This week's blog post topic is focused on one of Danielle LaPorte's burning questions, "What is chronic, repetitive, or inflamed in your life?" Click here to see a short YouTube video where LaPorte discusses the issue.
Initially, this topic had me outright stumped. I immediately thought of how my current research is giving me problems. As science is expected to do. I have made a compound, but cannot prove what I made is what I need. Anyway.... That doesn't really get to the heart of the matter that LaPorte is questioning.
So, I dove a little deeper in my thoughts and it dawned on me that I do have something "chronic or inflamed" in my life. I have simply become numb to it. The topic I am about to discuss is very personal to me, and I do not fully know how to explain it all, but I will try my best.
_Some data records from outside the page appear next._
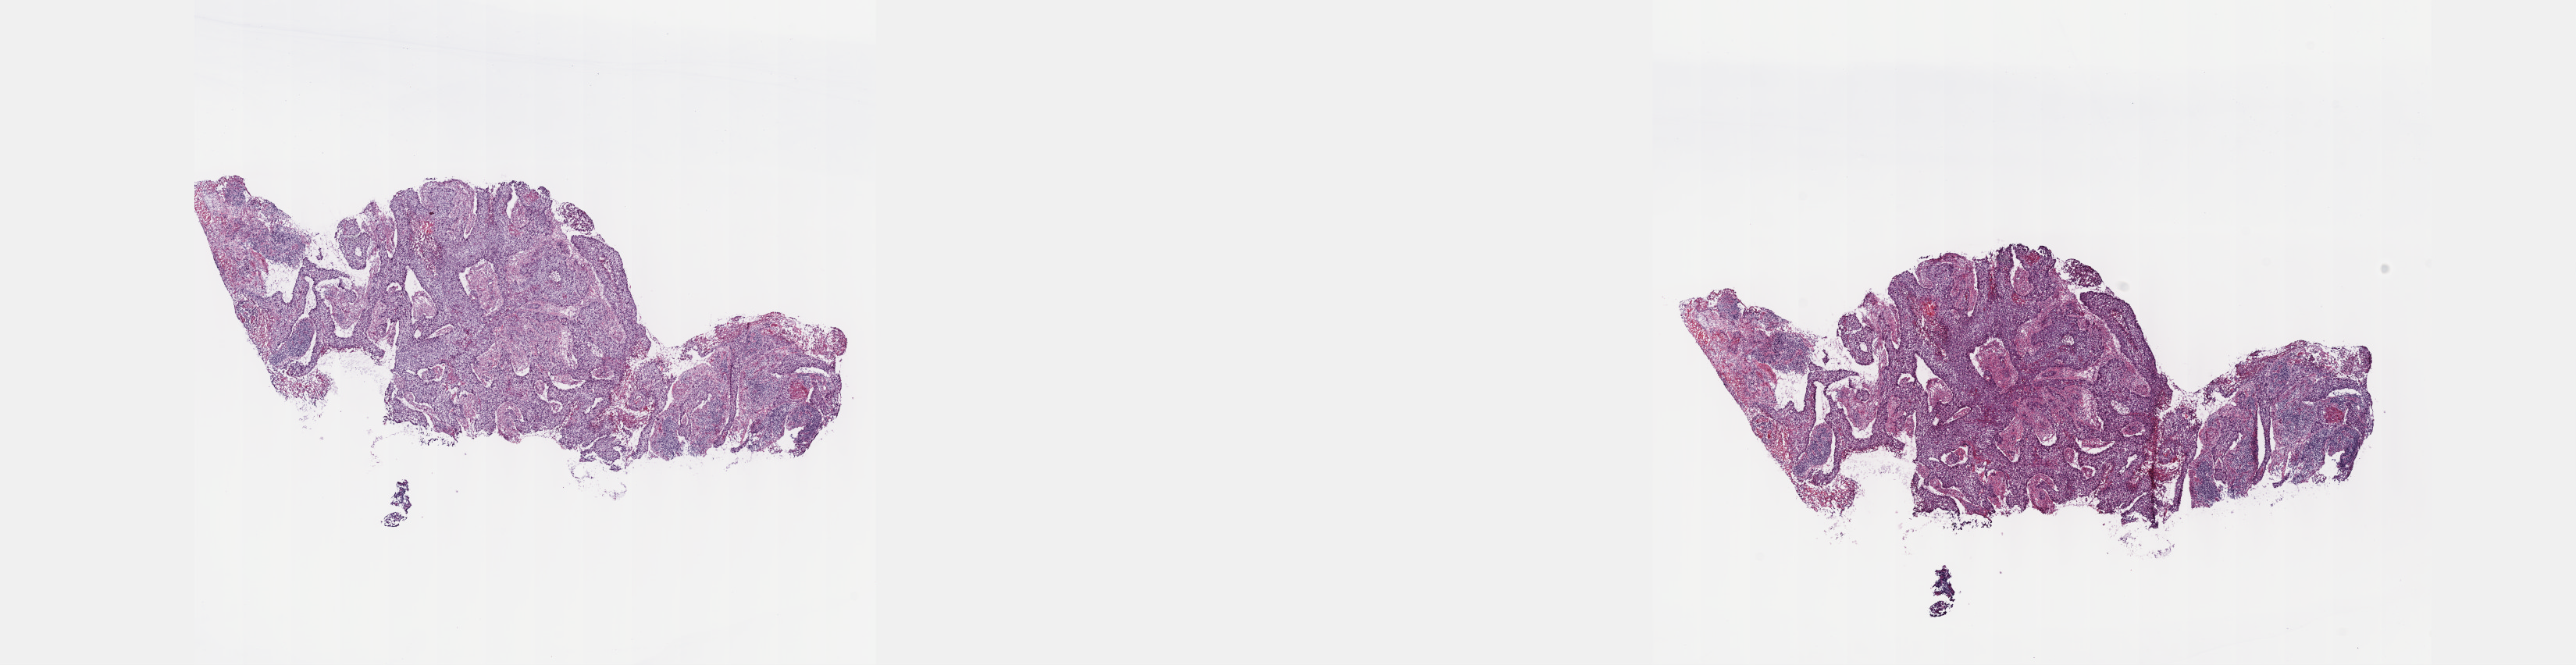
H&E whole-slide image, shown as a low-resolution overview of the whole scanned area (about 26.7 x 6.9 mm, slide scanned at 40x). Frozen section. Primary tumour sample from the cervix. Female patient; age at initial diagnosis 42 years. Histologic grade: G3 (poorly differentiated). Pathologist review of this section (percent, as recorded): tumour cells 70%, tumour nuclei 70%, normal cells 0%, stromal cells 20%, necrosis 10%. Infiltration values recorded for this section: lymphocyte infiltration 40%, monocyte infiltration 20%, neutrophil infiltration 20%.
FIGO stage: IIIA. Pathologic diagnosis: Squamous cell carcinoma, NOS (cervix uteri).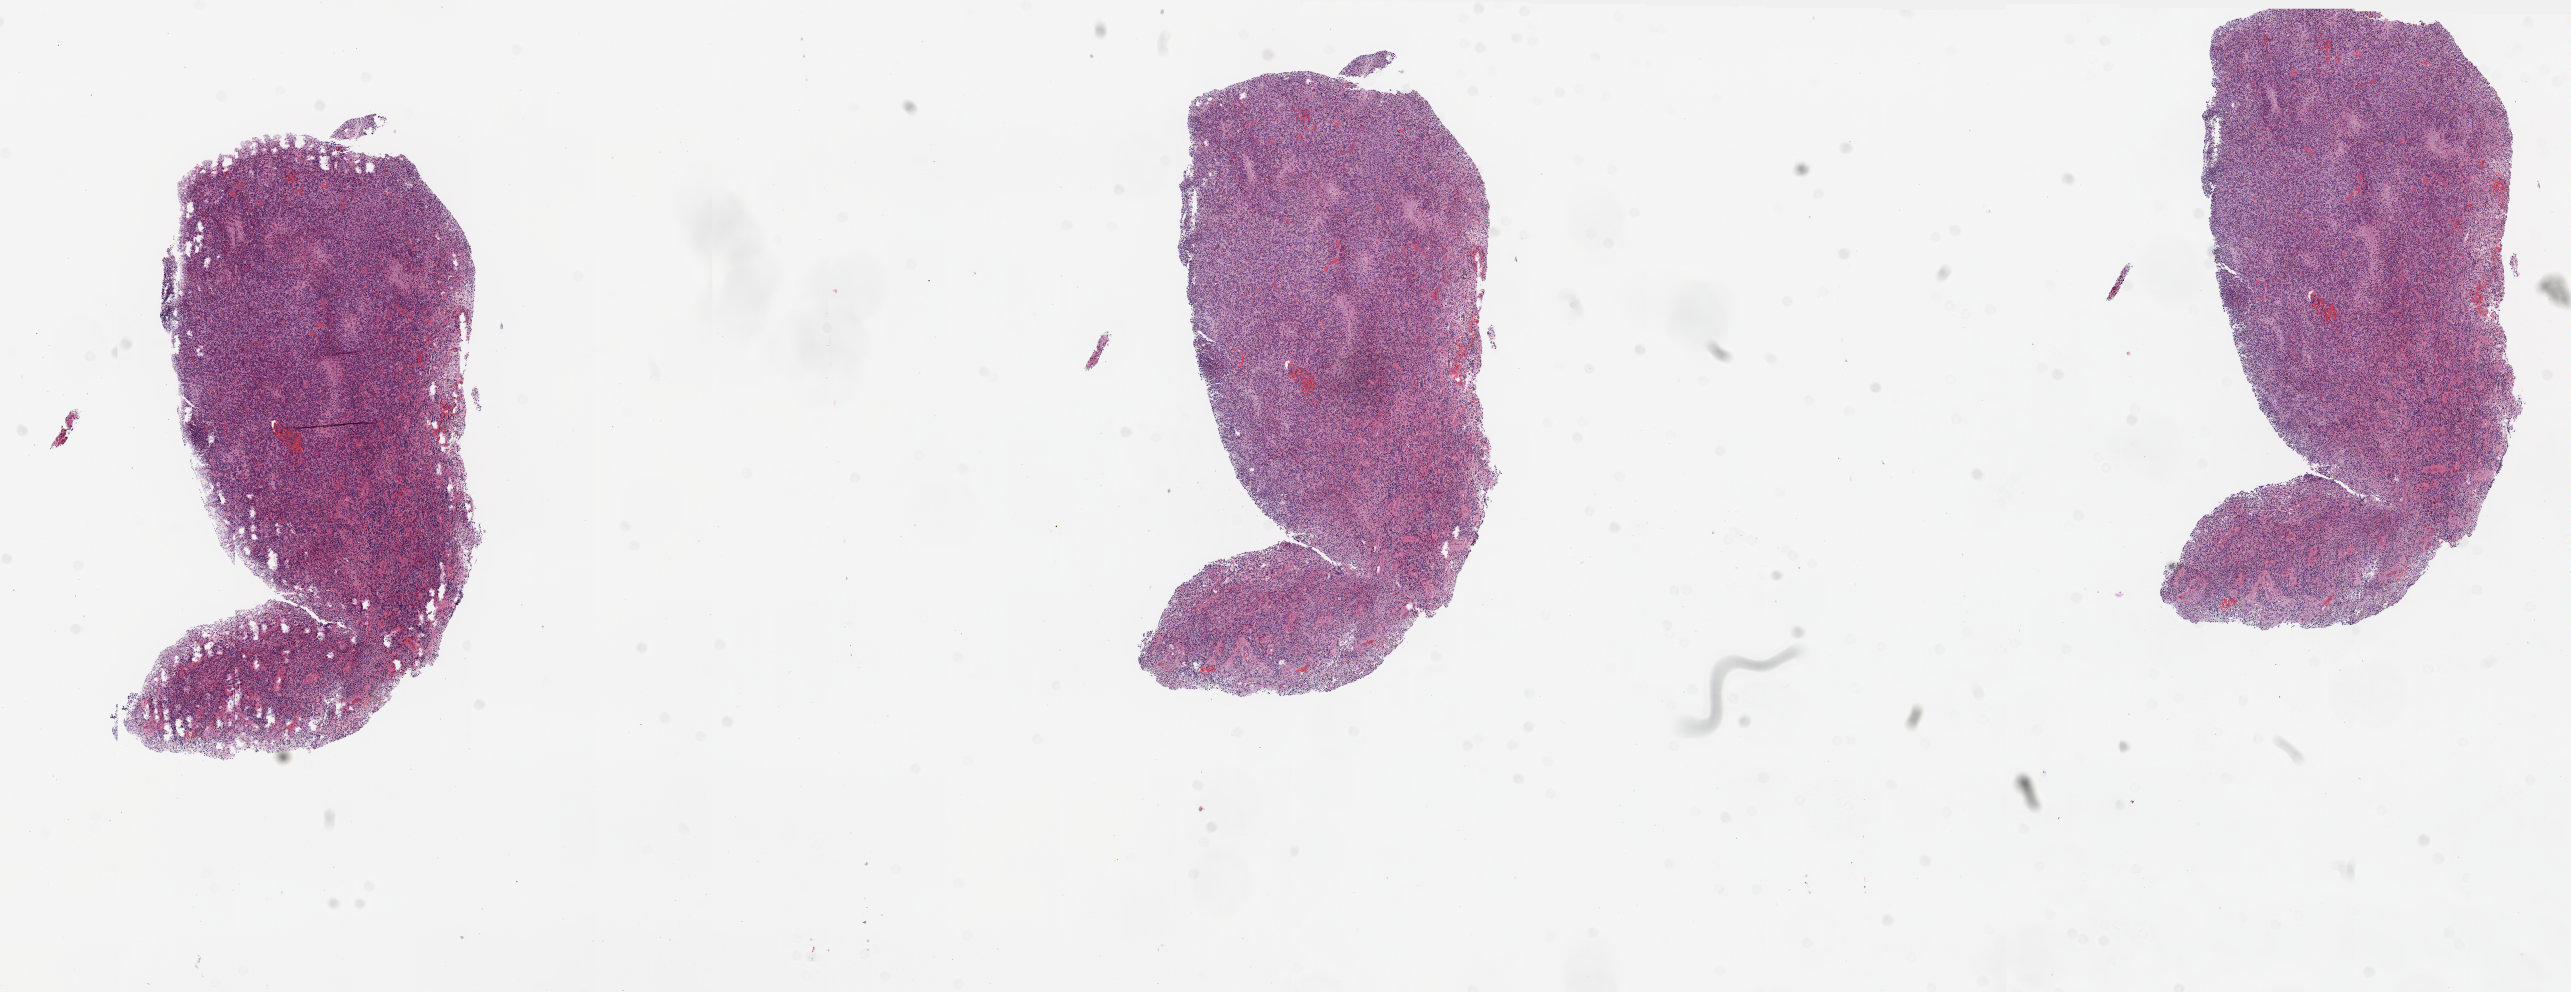
Whole-slide histology image, H&E-stained, shown as a low-resolution overview of the whole scanned area (about 20.6 x 8.0 mm). Frozen section. Brain, primary tumour sample. Female, age 54 years at initial diagnosis. Pathologist review of this section (percent, as recorded): tumour cells 90%, tumour nuclei 85%, normal cells 0%, stromal cells 0%, necrosis 10%.
• pathologic diagnosis: Glioblastoma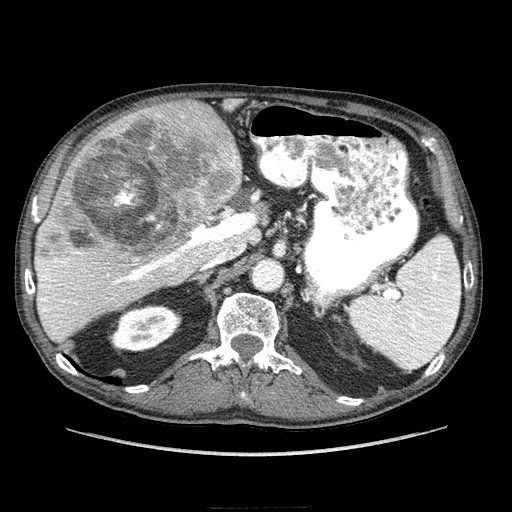
Contrast-enhanced abdominal CT (liver protocol), one axial slice. Position 147 of 218 along the scan axis. Reconstruction kernel STANDARD. 100 kVp. Soft-tissue window (W 400 / L 40 HU). 2.5 mm slice thickness. 512 × 512 image matrix, field of view 380 × 380 mm. Case-level facts recorded for this patient, not image findings: diagnosis: hepatocellular carcinoma (patient treated with transarterial chemoembolisation; whether this scan precedes or follows treatment is not stated here); TNM stage (as recorded): Stage-IIIA; Child-Pugh class: A; tumour differentiation: well differentiated; tumour nodularity: multinodular.
Structures marked on this image (semi-automatically segmented with operator editing):
- liver parenchyma outside the tumour (the mass and vessels are separate outlines, so this box may not span the whole liver): bounding box (x1, y1, x2, y2) in pixels: (34, 120, 266, 340)
- mass: (34, 99, 243, 277)
- portal vein: (37, 194, 258, 329)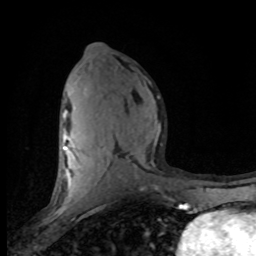
Breast MRI (dynamic contrast-enhanced), one axial slice. Cropped to one breast. Dynamic contrast-enhanced series, time point 2 of 8 at this slice position (early post-contrast). 1.5 T. TE 4.2 ms, TR 7.1 ms. 2 mm slice thickness. 256 × 256 image matrix, field of view 150 × 150 mm. Female patient.
Outlined on this slice (semi-automatic segmentation, software-assisted and operator-edited):
- enhancing-tissue mask used for the functional tumour volume (all voxels passing the contrast-enhancement thresholds inside the analysis volume; usually the tumour): box from (x=58, y=81) to (x=161, y=201) px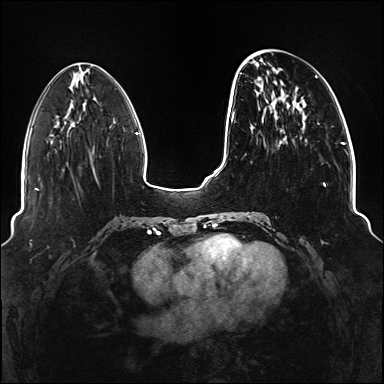
Breast MRI (dynamic contrast-enhanced), one axial slice; position 44 of 176 along the scan axis; dynamic contrast-enhanced series, time point 2 of 6 at this slice position (early post-contrast); 1.5 T; TE 2.3 ms, TR 5.2 ms; 384 × 384 image matrix. Female patient.
Annotated regions visible in this slice (semi-automatic segmentation, software-assisted and operator-edited):
- enhancing-tissue mask used for the functional tumour volume (all voxels passing the contrast-enhancement thresholds inside the analysis volume; usually the tumour): box from (x=234, y=73) to (x=326, y=220) px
My mother passed away on September 10th, 2011. She had yet to have her 48th birthday and she left me 6 days before my own birthday. My mother suffered from several health problems through my senior year of high school, but I wasn't ready to let go of her just yet. She always said that she just had to get me to college and know that I was safe and happy there. And this is what happened. I had just got settled into CMU.
Somehow, my world didn't fall to pieces. No one thinks about what it is like to lose a loved one so close. I had already lost my father during my freshman year of high school, but this was much harder. I don't think I ever fully dealt with my feelings. I went home for the service and then came back to school as soon as I could and focused on catching up. I used school as a distraction from my loss and the pain I felt. Although I am happy that my mom is no longer suffering, I feel a little lost without her. Sometimes I wonder if the realization will ever hit me hard that she is gone. There are days that I really long to talk to her.
My mom was one of those "cool" moms who was everyone's mom. She raised me to be the person I am now and encouraged my scholastic learning. I use her memory as my driving force and motivation to do the best that I can do.
I do not feel the need to have a solution to what's chronic in my life. I utilize it to its full potential and especially knowing that my mother and father would be proud of where I am in life now. As Rose Kennedy once said, "“It has been said, ‘time heals all wounds.’ I do not agree. The wounds
remain. In time, the mind, protecting its sanity, covers them with
scar tissue and the pain lessens. But it is never gone.”